I have never been more excited about the future in all my years working in the field of sustainable development. Yes, the challenges and risks are dire and urgent. But there has been a visible awakening, a palpable shift in consciousness in the past few years – among leaders and citizens, scientists and journalists, teachers and children. We have passed a tipping point from talking into action, from posturing into investment, from risk management into innovation scaling. The Great Reset is already underway. The butterfly effects are already rippling through the system.
"The Great Reset is already underway. The butterfly effects are already rippling through the system."
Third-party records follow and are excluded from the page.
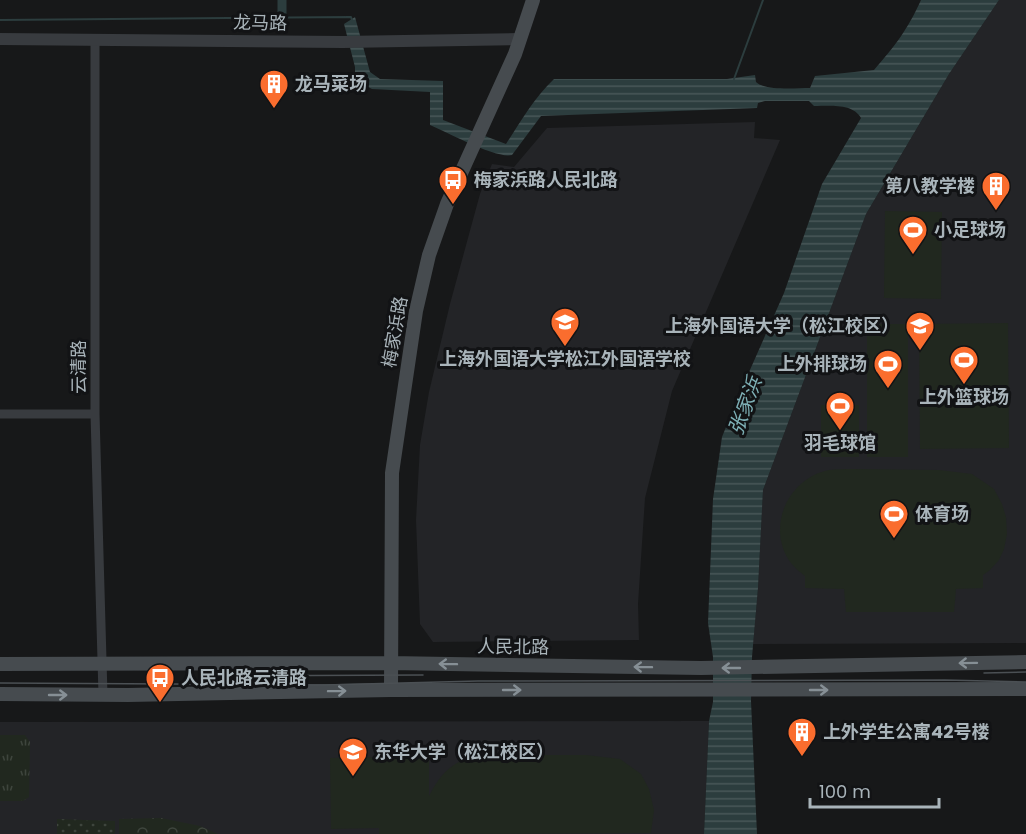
<svg xmlns="http://www.w3.org/2000/svg" width="1026" height="834" viewBox="0 0 1026 834" font-family="Poppins,'Noto Sans SC',sans-serif">
<style>
.built{fill:#232427}
.grass{fill:url(#grass-tufts)}
.forest{fill:url(#forest-crowns)}
.park{fill:url(#park-dots)}
.pitch{fill:#21281f}
.water{fill:url(#water-rules)}
.lines{fill:none;stroke-linecap:round;stroke-linejoin:round}
.stream{stroke:#2c3d3e;stroke-width:2}
.canal{stroke:#2c3d3e;stroke-width:9}
.minor{stroke:#383b3f;stroke-width:9}
.tertiary{stroke:#383b3f;stroke-width:12}
.secondary{stroke:#464b4f;stroke-width:14}
.tram{stroke:#4b5054;stroke-width:1.5}
.oneway{stroke:#868f95}
.labels{text-anchor:middle;stroke-width:6;stroke-linejoin:round;paint-order:stroke}
.street-label{font-size:18px;fill:#a9b4ba;stroke:#121315}
.poi-label{font-size:18px;font-weight:bold;fill:#a9b4ba;stroke:#121315;text-anchor:start}
.water-label{font-size:20px;font-style:italic;fill:#7eb0b6;stroke:#121315}
</style>
<defs>
<pattern id="grass-tufts" width="24" height="20" patternUnits="userSpaceOnUse" patternTransform="scale(1.5)"><rect width="24" height="20" fill="#21281f"/><path d="M3 7l-1-3M5 7V3M7 7l1-3M15 17l-1-3M17 17v-4M19 17l1-3" fill="none" stroke="#3e453d"/></pattern>
<pattern id="forest-crowns" width="20" height="18" patternUnits="userSpaceOnUse" patternTransform="scale(1.5)"><rect width="20" height="18" fill="#21281f"/><path d="M2 6a3 3 0 1 1 6 0M12 15a3 3 0 1 1 6 0" fill="none" stroke="#3e453d"/></pattern>
<pattern id="park-dots" width="8" height="8" patternUnits="userSpaceOnUse" patternTransform="scale(1.5)"><rect width="8" height="8" fill="#21281f"/><path d="M2 2h.1M6 6h.1" fill="none" stroke="#3e453d" stroke-width="1.8" stroke-linecap="round"/></pattern>
<pattern id="water-rules" width="6" height="5" patternUnits="userSpaceOnUse" patternTransform="scale(1.5)"><rect width="6" height="5" fill="#2c3d3e"/><path d="M0 2.5h6" fill="none" stroke="#485758"/></pattern>
</defs>
<rect width="100%" height="100%" fill="#171819"/>
<path class="built" d="M999 0H1026V643L753 644 758 588 763 490 866 214 949 74Z
M755 122 754 138 780 140 672 391 645 498 638 604 639 640 433 642 420 624 416 520 420 445 429 392 450 304 480 194 492 164 514 167 547 128Z
M709 721 704 834H0V722Z"/>
<path class="grass" d="M0 735H25L30 742 29 797 23 801H0Z"/>
<path class="forest" d="M161 818 200 826 218 834H119V819Z"/>
<path class="park" d="M57 819 115 821V833L114 834H57Z"/>
<path class="pitch" d="M885 211 942 212 941 299 884 298Z
M1008 323 1009 448 920 449 919 324Z
M867 324H908V457H867Z
M821 405H859V457H821Z
M853 469 939 470 972 474 994 489 1002 504 1006 517 1007 534 1004 549 999 560 990 570 983 575V588L956 589 954 612H846L844 589 805 588V576C800 572 795 568 791 563 765 528 788 478 829 470 836 469 845 469 853 469Z
M476 755H586L620 759 641 774 649 789 654 810 651 833 431 834 429 830V834H379V828L331 829 330 758 429 756V796C441 773 451 763 476 755Z"/>
<path class="water" d="M921 0H999L949 74 866 214 763 490 758 588 752 657 751 701 757 834H704L709 721 713 702V657L708 623 713 499 722 437 738 397 784 293 822 184 861 118C853 103 829 106 814 106L809 101H765L758 103 757 108 541 116 512 155C496 159 447 132 430 125V92L372 89 362 84 355 78V67L344 24 355 17 370 72 380 79 443 81V120L506 144C521 121 534 98 554 79H727L755 75 756 82C765 91 796 88 810 88L815 76 874 70C895 46 908 29 921 0Z"/>
<g class="lines">
<path class="stream" d="M0 20 351 17 352 20
M734 79 763 0"/>
<path class="canal" d="M282 0V17"/>
<path class="minor" d="M95 39V414L103 695
M0 414H95"/>
<path class="tertiary" d="M0 39 343 42 519 39"/>
<path class="secondary" d="M0 664 390 663 701 668 1026 662
M391 690 392 473 416 311 429 255 447 204 515 54 533 0
M0 694 128 695 391 690 1026 689"/>
<path class="tram" d="M984 673 1026 672
M216 676 423 675
M0 683 325 685 478 681 945 680 1026 682"/>
</g>
<defs><path id="oneway-shaft" d="M-6 0H5M1.5-3L5.5 0L1.5 3" fill="none" stroke-width="1.6" stroke-linecap="round" stroke-linejoin="round" transform="scale(1.5)"/></defs>
<g class="oneway">
<use href="#oneway-shaft" transform="translate(968 663) rotate(179)"/>
<use href="#oneway-shaft" transform="translate(448 664) rotate(-179)"/>
<use href="#oneway-shaft" transform="translate(643 667) rotate(-179)"/>
<use href="#oneway-shaft" transform="translate(731 668) rotate(180)"/>
<use href="#oneway-shaft" transform="translate(512 690)"/>
<use href="#oneway-shaft" transform="translate(819 690)"/>
<use href="#oneway-shaft" transform="translate(337 691) rotate(-1)"/>
<use href="#oneway-shaft" transform="translate(58 695)"/>
</g>
<defs>
<g id="building-pin" transform="scale(1.5)"><path d="M0 17L-7.5 6A9.5 9.5 0 1 1 7.5 6Z" fill="#fa6d2e" stroke="#121315"/><path d="M-4-6H4V6H1V3H-1V6H-4ZM-2.5-4.3h1.7v1.8h-1.7ZM.8-4.3h1.7v1.8H.8ZM-2.5-1h1.7V.8h-1.7ZM.8-1h1.7V.8H.8Z" fill="#fff"/></g>
<g id="bus-pin" transform="scale(1.5)"><path d="M0 17L-7.5 6A9.5 9.5 0 1 1 7.5 6Z" fill="#fa6d2e" stroke="#121315"/><path d="M-5-6H5V4H4V6H2V4H-2V6H-4V4H-5ZM-3.5-4V0h7V-4ZM-3.5 1.2v1.5H-2V1.2ZM2 1.2v1.5H3.5V1.2Z" fill="#fff"/></g>
<g id="stadium-pin" transform="scale(1.5)"><path d="M0 17L-7.5 6A9.5 9.5 0 1 1 7.5 6Z" fill="#fa6d2e" stroke="#121315"/><path d="M0-5a6.5 5 0 1 0 0 10a6.5 5 0 1 0 0-10ZM-3.5-1.8h7v3.6h-7Z" fill="#fff"/></g>
<g id="school-pin" transform="scale(1.5)"><path d="M0 17L-7.5 6A9.5 9.5 0 1 1 7.5 6Z" fill="#fa6d2e" stroke="#121315"/><path d="M0-5L7-2L0 1L-7-2ZM-4 1L0 2.5L4 1V4Q0 6-4 4Z" fill="#fff"/></g>
<g id="university-pin" transform="scale(1.5)"><path d="M0 17L-7.5 6A9.5 9.5 0 1 1 7.5 6Z" fill="#fa6d2e" stroke="#121315"/><path d="M0-5L7-2L0 1L-7-2ZM-4 1L0 2.5L4 1V4Q0 6-4 4Z" fill="#fff"/></g>
</defs>
<g fill-rule="evenodd">
<use href="#building-pin" x="274" y="84"/>
<use href="#bus-pin" x="453" y="180"/>
<use href="#building-pin" x="996" y="186"/>
<use href="#stadium-pin" x="913" y="230"/>
<use href="#school-pin" x="565" y="322"/>
<use href="#university-pin" x="920" y="326"/>
<use href="#stadium-pin" x="964" y="360"/>
<use href="#stadium-pin" x="888" y="364"/>
<use href="#stadium-pin" x="840" y="406"/>
<use href="#stadium-pin" x="894" y="514"/>
<use href="#bus-pin" x="160" y="678"/>
<use href="#building-pin" x="802" y="732"/>
<use href="#university-pin" x="353" y="752"/>
</g>
<g class="labels">
<g class="street-label">
<text transform="translate(260 23) rotate(1)" y="6">龙马路</text>
<text transform="translate(395 332) rotate(-80)" y="6">梅家浜路</text>
<text transform="translate(79 367) rotate(-90)" y="6">云清路</text>
<text transform="translate(513 647) rotate(1)" y="6">人民北路</text>
</g>
<g class="poi-label">
<text x="295" y="90">龙马菜场</text>
<text x="474" y="186">梅家浜路人民北路</text>
<text x="975" y="192" text-anchor="end">第八教学楼</text>
<text x="934" y="236">小足球场</text>
<text x="899" y="332" text-anchor="end">上海外国语大学（松江校区）</text>
<text x="565" y="365" text-anchor="middle">上海外国语大学松江外国语学校</text>
<text x="867" y="370" text-anchor="end">上外排球场</text>
<text x="964" y="403" text-anchor="middle">上外篮球场</text>
<text x="840" y="449" text-anchor="middle">羽毛球馆</text>
<text x="915" y="520">体育场</text>
<text x="181" y="684">人民北路云清路</text>
<text x="823" y="738">上外学生公寓42号楼</text>
<text x="374" y="758">东华大学（松江校区）</text>
</g>
<g class="water-label">
<text transform="translate(745 406) rotate(-70)" y="7">张家浜</text>
</g>
</g>
<path d="M810 798v9h129v-9" fill="none" stroke="#a9b4ba" stroke-width="3"/>
<text x="819" y="798" font-size="18" fill="#a9b4ba" stroke="#121315" stroke-width="4.5" paint-order="stroke">100 m</text>
</svg>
There are three reasons why I am so hopeful. First, I am a student of complex living systems, and I see all the signs of a system in rapid positive transformation. Second, the millions of smart, passionate, resilient, motivated and inspired people working for a thriving future are creating a powerful movement for change. And third, I know that being hopeful and optimistic are the most effective ways to be in the world – and to make the world a better place. I am confident we will choose to thrive. And I invite you to join me in this exciting movement to regenerate nature, society and the economy.
Prof. dr Wayne Visser is a globally renowned thought leader on purpose-driven business. He holds the Chair in Sustainable Transformation at Antwerp Management School, supported by BASF, Port of Antwerp and Randstad. He is a fellow at the University of Cambridge Institute for Sustainability Leadership and head tutor on their Business Sustainability Management course. He has written 41 books and travelled to over 75 countries.